I worked in Data Engineering for 6 years before recently deciding to at least ta...

I worked in Data Engineering for 6 years before recently deciding to at least take a siesta to write some "normal" software as a product engineer.

I really like data engineering in general - writing spark jobs, manipulating huge amounts of data, concerting pipelines, writing SQL... I just like it all a lot. I like SQL - there, I said it!!

But damn do the rough edges just burn you out. Airflow is one of those edges. IMO part of the problem is that everyone wants to hold it in a slightly different way, and so you end up with Airflow being this opinionless monster thing that lets you use it any way you want as long as it "works". And everything built on top of this opinion-less mess is of course also kind of a mess. And plus at a certain scale, Airflow itself needs to be maintained as a distributed system.

Spark is another one of those things with lots of rough edges. Some of it might've been the places I worked at were holding it all wrong, but Spark and all its adjacent context are so damn complicated you either have a small group of experts writing all spark code and you have to heavily prioritize what they work on, or you have a bunch of non-data-engineer folks writing spark jobs and kind of making it work sorta but it's all as inefficient as possible while still making it work, and it's really brittle as they don't know all the ways they need to think about things scaling.

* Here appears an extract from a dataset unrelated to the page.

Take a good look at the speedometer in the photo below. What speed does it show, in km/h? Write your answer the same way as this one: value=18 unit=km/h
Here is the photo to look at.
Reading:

Notably, I got really tired of people coming to our team and going "we wrote this big spark job, it worked fine up until it didn't, can you please help us fix it, it's mission critical". And it's just an OOM because they're pulling data into memory and have just been bumping -Xmx every 2 weeks for six months. or perhaps even worse, they were doing some wonky thing that wouldn't scale and then now they're running into weird errors because they used the feature so wrong (like, having a small dataframe with 1-2 partitions that then gets used in a subsequent stage that's HUGE and all the executors absolutely swamp the poor node or two that's hosting those partitions).

Anyway, it's easy to write a spark job that works at the time of writing, and really hard to make a spark job that will work 6 months from now.

Add to the fact that Spark is a giant money firehose, data engineering departments are constantly asked to sacrifice reliability to increase efficiency (just run everything hotter! who needs slack or buffer space?) and it just makes all the above issues worse.